In support, Estrada alleged that he has "provided storage for three . . . trucks and a trailer

at $130.00 per month each; paid for maintenance and repairs on all three vehicles; and

paid the 2013 registration fees so that the vehicles could be operable." He sought

$69,616.37 for alleged repair costs in excess of the liens, and listed each vehicle that

remained on his property. This list was similar to the vehicle list contained in his

declaration in the small claims action (except for one vehicle that had been repossessed

by a lender).

After obtaining relief from a default, Barahona filed a demurrer asserting the

complaint is barred by res judicata. She argued: "Judgment has been entered against . . .

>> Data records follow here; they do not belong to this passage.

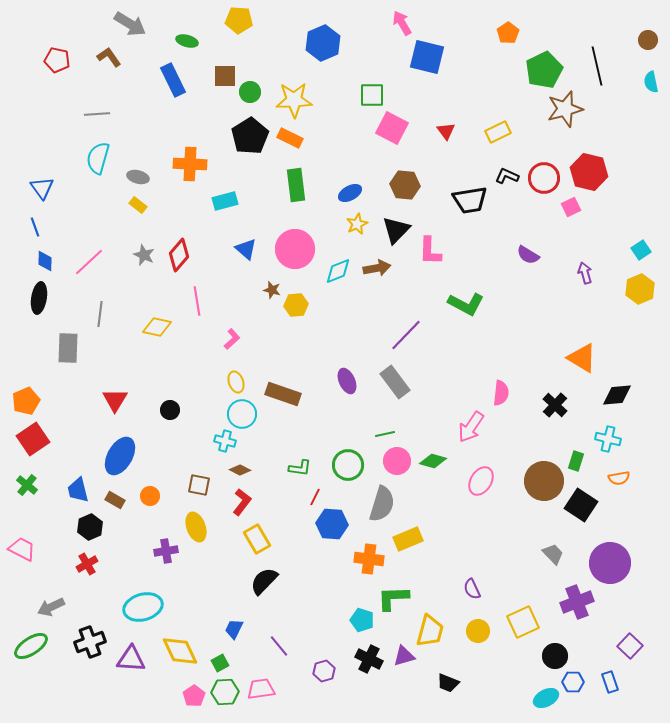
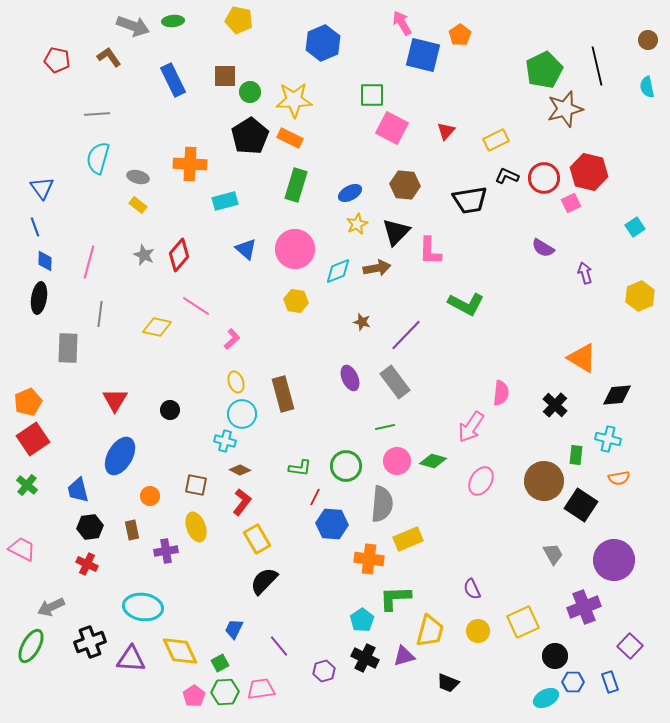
yellow pentagon at (239, 20): rotated 8 degrees clockwise
gray arrow at (130, 24): moved 3 px right, 2 px down; rotated 12 degrees counterclockwise
orange pentagon at (508, 33): moved 48 px left, 2 px down
green ellipse at (187, 41): moved 14 px left, 20 px up; rotated 20 degrees counterclockwise
blue square at (427, 57): moved 4 px left, 2 px up
cyan semicircle at (651, 82): moved 4 px left, 5 px down
red triangle at (446, 131): rotated 18 degrees clockwise
yellow rectangle at (498, 132): moved 2 px left, 8 px down
green rectangle at (296, 185): rotated 24 degrees clockwise
pink square at (571, 207): moved 4 px up
black triangle at (396, 230): moved 2 px down
cyan square at (641, 250): moved 6 px left, 23 px up
purple semicircle at (528, 255): moved 15 px right, 7 px up
pink line at (89, 262): rotated 32 degrees counterclockwise
yellow hexagon at (640, 289): moved 7 px down
brown star at (272, 290): moved 90 px right, 32 px down
pink line at (197, 301): moved 1 px left, 5 px down; rotated 48 degrees counterclockwise
yellow hexagon at (296, 305): moved 4 px up; rotated 15 degrees clockwise
purple ellipse at (347, 381): moved 3 px right, 3 px up
brown rectangle at (283, 394): rotated 56 degrees clockwise
orange pentagon at (26, 401): moved 2 px right, 1 px down
green line at (385, 434): moved 7 px up
green rectangle at (576, 461): moved 6 px up; rotated 12 degrees counterclockwise
green circle at (348, 465): moved 2 px left, 1 px down
brown square at (199, 485): moved 3 px left
brown rectangle at (115, 500): moved 17 px right, 30 px down; rotated 48 degrees clockwise
gray semicircle at (382, 504): rotated 12 degrees counterclockwise
black hexagon at (90, 527): rotated 15 degrees clockwise
gray trapezoid at (553, 554): rotated 15 degrees clockwise
purple circle at (610, 563): moved 4 px right, 3 px up
red cross at (87, 564): rotated 35 degrees counterclockwise
green L-shape at (393, 598): moved 2 px right
purple cross at (577, 602): moved 7 px right, 5 px down
cyan ellipse at (143, 607): rotated 24 degrees clockwise
cyan pentagon at (362, 620): rotated 20 degrees clockwise
green ellipse at (31, 646): rotated 28 degrees counterclockwise
black cross at (369, 659): moved 4 px left, 1 px up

Estrada for damages that were based on truck repair, loans and fees . . . [and] is . . . based

on the same facts and damages that has already been determined."

Estrada countered that the res judicata doctrine is inapplicable because this action

was different from the small claims action. Specifically, Estrada argued that the small

claims case involved only his claims to be reimbursed for payments made to the truck

drivers and various loans made to Barahona, whereas the current action involved

Barahona's failure to pay for truck parking and truck repair/maintenance. After a hearing,

the court sustained the demurrer without leave to amend.

4 Estrada appeals. Barahona did not file a respondent's brief. However, an

appellant has the burden of showing reversible error even in the absence of a respondent's

brief. (See County of Lake v. Antoni (1993) 18 Cal.App.4th 1102, 1104; Cal. Rules of

Court, rule 8.220(a)(2).)

DISCUSSION

I. Review Standards

In reviewing a judgment after a demurrer is sustained without leave to amend, we

examine whether the complaint alleged facts sufficient to state a cause of action under

any legal theory. (Koszdin v. State Comp. Ins. Fund (2010) 186 Cal.App.4th 480, 487.)

We assume the truth of the alleged facts and all facts that may be reasonably inferred

from the allegations. (Evans v. City of Berkeley (2006) 38 Cal.4th 1, 6.) However, we do

not assume the truth of contentions, deductions or conclusions of fact or law. (Ibid.) We

also consider documents properly subject to judicial notice. (See Thaler v. Household

Finance Corp. (2000) 80 Cal.App.4th 1093, 1101.) We apply a de novo review standard,

and are not bound by the court's stated reasons. (Walgreen Co.